John, a regional manager for a retail pharmacy chain, regularly hired temporary pharmacists. He needed to ensure that on each branch pharmacist’s weekly day off, a replacement pharmacist was in the shop. Temporary pharmacists were in short supply and some John booked just didn’t turn up. John spent much of his time solving this problem from week-to-week. and month-to-month. When John stopped grappling with the problem and set an outcome – a reliable group of pharmacists to provide weekly cover, which were easy to organise – his thinking, and behaviour, changed. John employed two additional permanent pharmacists and staggered the branch pharmacists’ days off. He then had guaranteed, reliable cover for his ten pharmacies at the same financial cost, and gained over eight hours back a week for himself to do his job more effectively.

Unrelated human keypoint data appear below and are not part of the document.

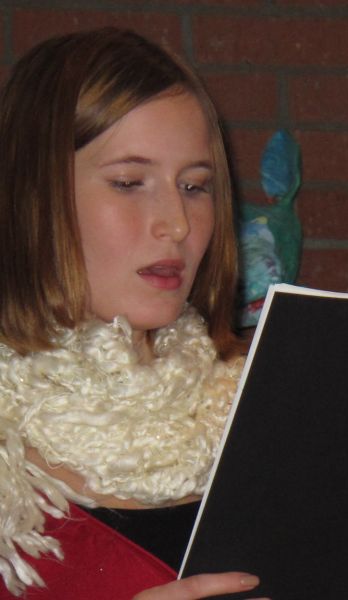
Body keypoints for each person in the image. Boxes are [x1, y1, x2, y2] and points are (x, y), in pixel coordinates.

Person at [0, 28, 264, 599]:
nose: (178, 224)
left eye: (194, 186)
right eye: (128, 183)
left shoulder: (268, 408)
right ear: (33, 198)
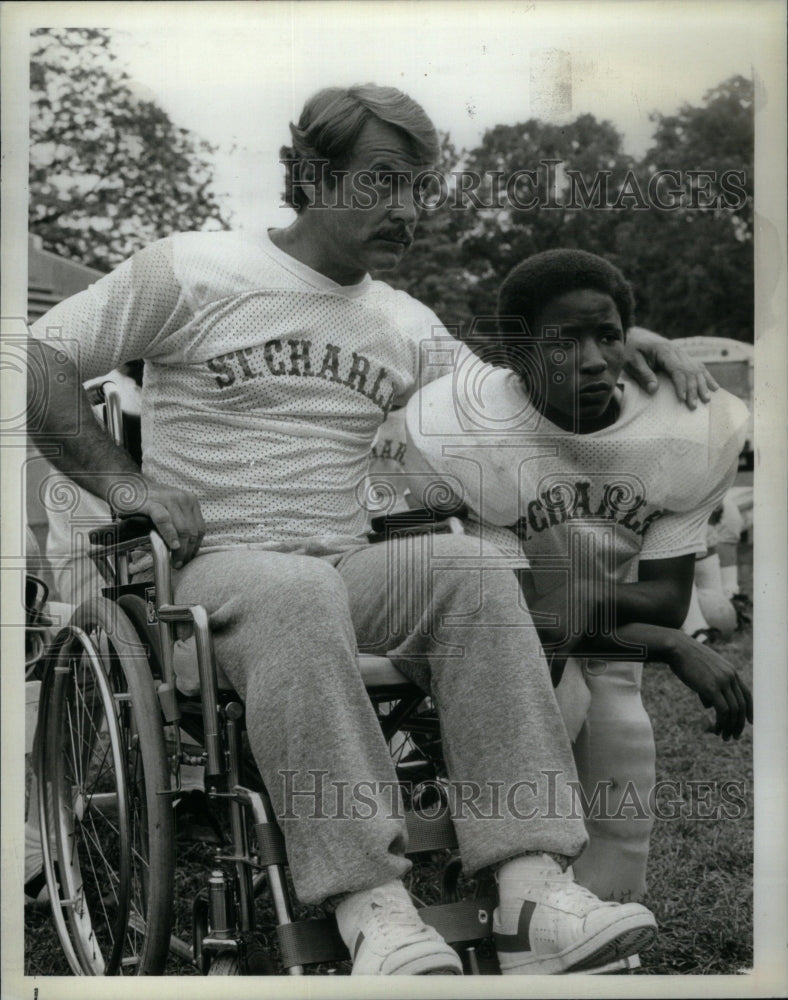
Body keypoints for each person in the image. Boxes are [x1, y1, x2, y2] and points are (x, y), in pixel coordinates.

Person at [27, 85, 717, 976]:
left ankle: (531, 891)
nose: (410, 210)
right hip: (211, 574)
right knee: (297, 586)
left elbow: (518, 406)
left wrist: (627, 342)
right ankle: (374, 910)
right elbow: (38, 358)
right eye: (385, 181)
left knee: (470, 570)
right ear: (312, 177)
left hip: (346, 570)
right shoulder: (191, 269)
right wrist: (127, 484)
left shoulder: (403, 321)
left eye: (422, 188)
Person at [404, 248, 753, 904]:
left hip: (611, 640)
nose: (594, 360)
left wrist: (602, 601)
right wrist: (673, 646)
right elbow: (532, 624)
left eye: (610, 336)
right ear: (518, 353)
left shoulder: (678, 433)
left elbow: (671, 600)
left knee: (625, 795)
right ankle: (519, 916)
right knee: (534, 791)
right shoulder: (477, 429)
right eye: (566, 342)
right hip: (515, 652)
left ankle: (609, 942)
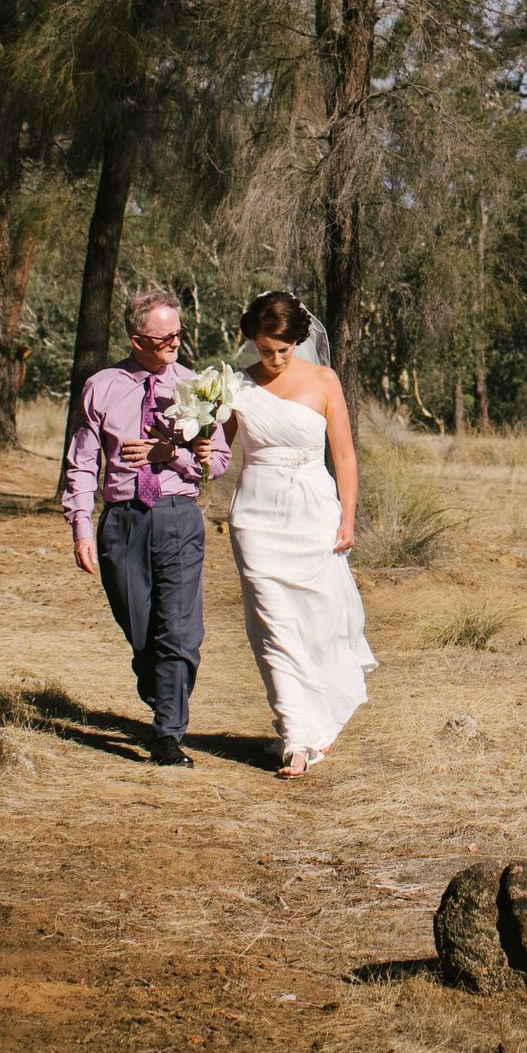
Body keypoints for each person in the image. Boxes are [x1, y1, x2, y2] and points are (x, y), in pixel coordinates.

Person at [61, 291, 230, 768]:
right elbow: (80, 465)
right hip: (123, 522)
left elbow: (217, 461)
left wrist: (170, 454)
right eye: (165, 338)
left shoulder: (200, 388)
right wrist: (81, 526)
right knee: (141, 632)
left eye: (179, 334)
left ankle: (168, 733)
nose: (176, 344)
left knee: (180, 631)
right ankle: (160, 694)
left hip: (178, 515)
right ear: (137, 340)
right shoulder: (101, 387)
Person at [217, 290, 374, 777]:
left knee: (316, 621)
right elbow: (218, 453)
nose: (276, 359)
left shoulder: (324, 381)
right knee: (272, 625)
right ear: (252, 342)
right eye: (266, 350)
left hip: (312, 512)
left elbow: (344, 455)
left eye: (284, 349)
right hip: (256, 516)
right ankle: (295, 738)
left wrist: (347, 519)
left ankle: (318, 720)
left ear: (299, 341)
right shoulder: (236, 386)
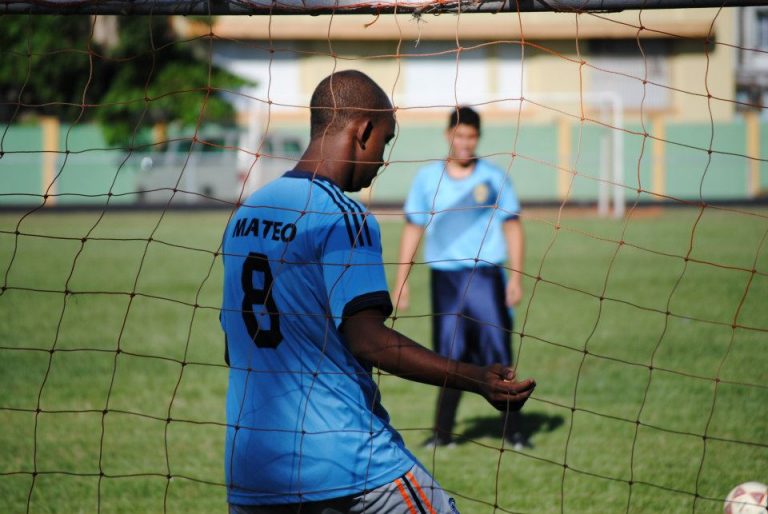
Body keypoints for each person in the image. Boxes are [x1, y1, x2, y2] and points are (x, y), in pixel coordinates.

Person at [220, 70, 536, 514]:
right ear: (363, 131)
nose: (383, 160)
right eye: (385, 142)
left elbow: (234, 347)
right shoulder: (343, 217)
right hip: (346, 458)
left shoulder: (246, 214)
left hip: (253, 464)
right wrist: (475, 378)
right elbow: (368, 340)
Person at [392, 106, 529, 450]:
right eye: (459, 135)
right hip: (446, 281)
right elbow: (412, 229)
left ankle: (514, 433)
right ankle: (442, 435)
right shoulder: (427, 179)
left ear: (478, 138)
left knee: (498, 354)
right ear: (448, 135)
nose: (465, 143)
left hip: (486, 278)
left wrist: (515, 277)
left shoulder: (494, 178)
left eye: (471, 136)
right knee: (448, 357)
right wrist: (401, 281)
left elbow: (513, 227)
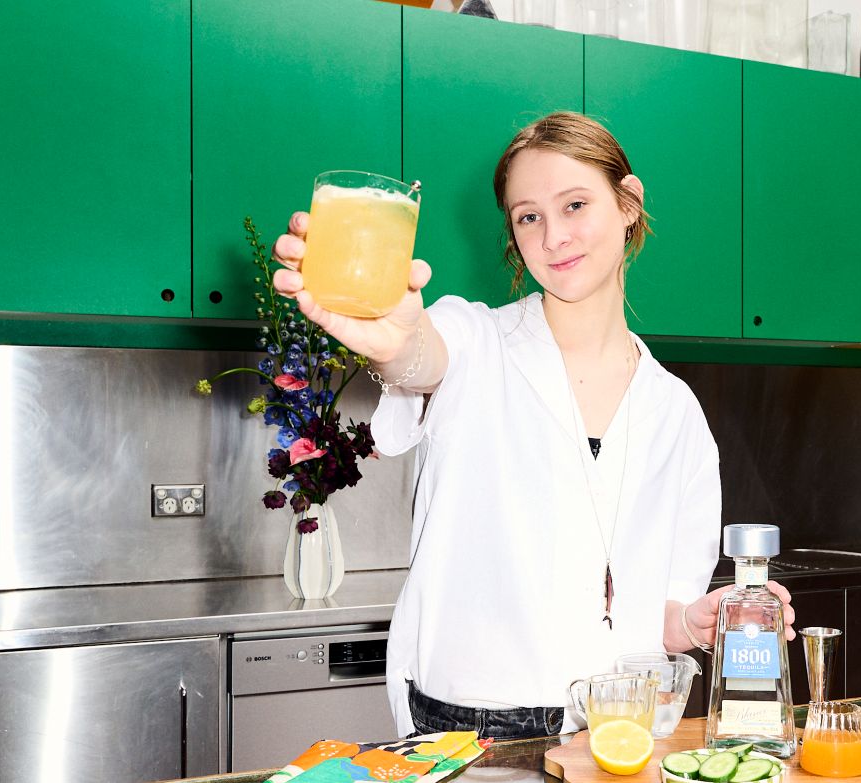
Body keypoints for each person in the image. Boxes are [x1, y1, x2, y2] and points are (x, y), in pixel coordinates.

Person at [272, 112, 796, 741]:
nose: (553, 238)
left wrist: (695, 624)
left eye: (575, 204)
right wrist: (391, 339)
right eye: (529, 217)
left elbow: (652, 615)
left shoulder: (676, 411)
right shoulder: (475, 341)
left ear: (628, 204)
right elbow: (419, 358)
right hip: (468, 732)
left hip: (617, 738)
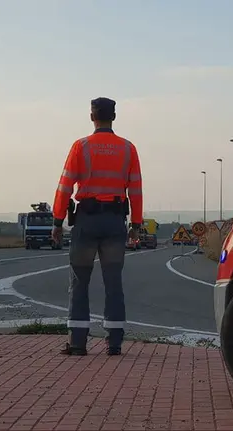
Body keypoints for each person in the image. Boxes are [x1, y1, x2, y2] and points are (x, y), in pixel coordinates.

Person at [51, 97, 143, 356]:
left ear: (92, 117)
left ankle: (77, 342)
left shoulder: (81, 147)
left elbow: (65, 187)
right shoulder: (128, 149)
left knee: (79, 280)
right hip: (115, 222)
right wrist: (136, 224)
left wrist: (57, 222)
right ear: (114, 117)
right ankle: (114, 343)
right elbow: (135, 189)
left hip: (87, 221)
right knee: (113, 282)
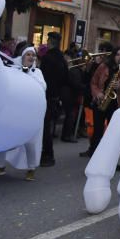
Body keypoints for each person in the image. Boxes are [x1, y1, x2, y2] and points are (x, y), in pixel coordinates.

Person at [0, 46, 45, 181]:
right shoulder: (13, 70)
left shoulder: (37, 72)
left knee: (30, 142)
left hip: (30, 114)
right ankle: (0, 166)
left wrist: (28, 75)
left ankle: (31, 169)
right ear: (23, 57)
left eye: (33, 55)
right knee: (3, 138)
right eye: (28, 54)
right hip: (14, 112)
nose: (31, 57)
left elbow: (42, 87)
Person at [82, 47, 120, 158]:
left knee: (112, 132)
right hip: (101, 101)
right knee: (97, 130)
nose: (119, 57)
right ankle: (93, 152)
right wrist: (98, 93)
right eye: (118, 55)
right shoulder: (103, 67)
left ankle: (110, 156)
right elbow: (93, 82)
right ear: (114, 55)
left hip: (116, 105)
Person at [37, 32, 68, 167]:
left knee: (44, 127)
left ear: (49, 42)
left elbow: (42, 78)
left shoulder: (47, 58)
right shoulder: (62, 58)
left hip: (46, 96)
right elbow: (65, 78)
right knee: (47, 126)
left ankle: (47, 155)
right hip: (56, 96)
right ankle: (47, 154)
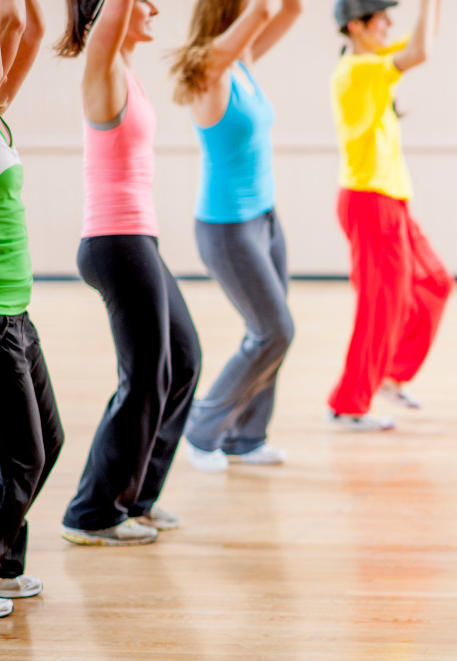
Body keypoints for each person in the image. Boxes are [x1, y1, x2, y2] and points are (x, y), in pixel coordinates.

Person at [57, 0, 201, 546]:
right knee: (144, 377)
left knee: (182, 361)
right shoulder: (103, 60)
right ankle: (91, 512)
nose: (155, 8)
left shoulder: (127, 73)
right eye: (142, 1)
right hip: (115, 241)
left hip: (138, 239)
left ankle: (136, 496)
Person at [172, 0, 301, 473]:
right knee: (274, 330)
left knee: (271, 334)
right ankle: (203, 429)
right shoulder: (210, 70)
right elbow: (265, 11)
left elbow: (289, 10)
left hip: (265, 220)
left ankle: (246, 437)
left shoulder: (242, 64)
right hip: (227, 229)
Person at [327, 0, 453, 431]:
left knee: (435, 283)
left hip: (392, 199)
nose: (388, 23)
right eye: (381, 17)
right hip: (368, 201)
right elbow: (419, 53)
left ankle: (389, 374)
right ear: (357, 27)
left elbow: (424, 44)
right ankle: (349, 403)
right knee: (380, 304)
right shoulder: (355, 71)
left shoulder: (373, 59)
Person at [0, 0, 61, 619]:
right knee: (22, 456)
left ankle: (4, 564)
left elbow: (26, 26)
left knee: (50, 442)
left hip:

Noticing What You’re not Noticing

Think about a regular journey you make, maybe your trip to work every day. What do you see? What do you hear? What do you smell? What do you pay attention to?

And even more importantly: What do you not see and hear?

NLP offers several techniques to expand your awareness of the physical world you inhabit and your inner world.

Celebrating your senses

You have five senses:

Seeing

Hearing

Feeling

Smell

Taste

You can easily take your senses for granted, but when you tune into them they allow you to experience the world in wonderfully rich and vivid ways. With a little effort, you can use your senses to collect more helpful information for your conscious mind. Discover how to get more from your senses in Chapter 5.

And your senses aren’t just valuable in your experience of the outside world. You also use your senses when you create or recreate things in your mind. So your memories and your thoughts are all formed with your senses. You may hear an inner voice talking to you, see pictures in your mind, and have feelings about situations long after, or even before, they’ve happened.

As you read about NLP, you realise the importance of having your senses on full alert and developing high sensory awareness of yourself and others. You start noticing things you haven’t been seeing, hearing, or feeling.

How much more can you discover the next time you do that regular journey? Test yourself and discover at least ten things you didn’t pay attention to before.

Improving self-awareness

Paying close attention to yourself is something that’s alien to many people. After all, many believe that you are who you are, and that’s it.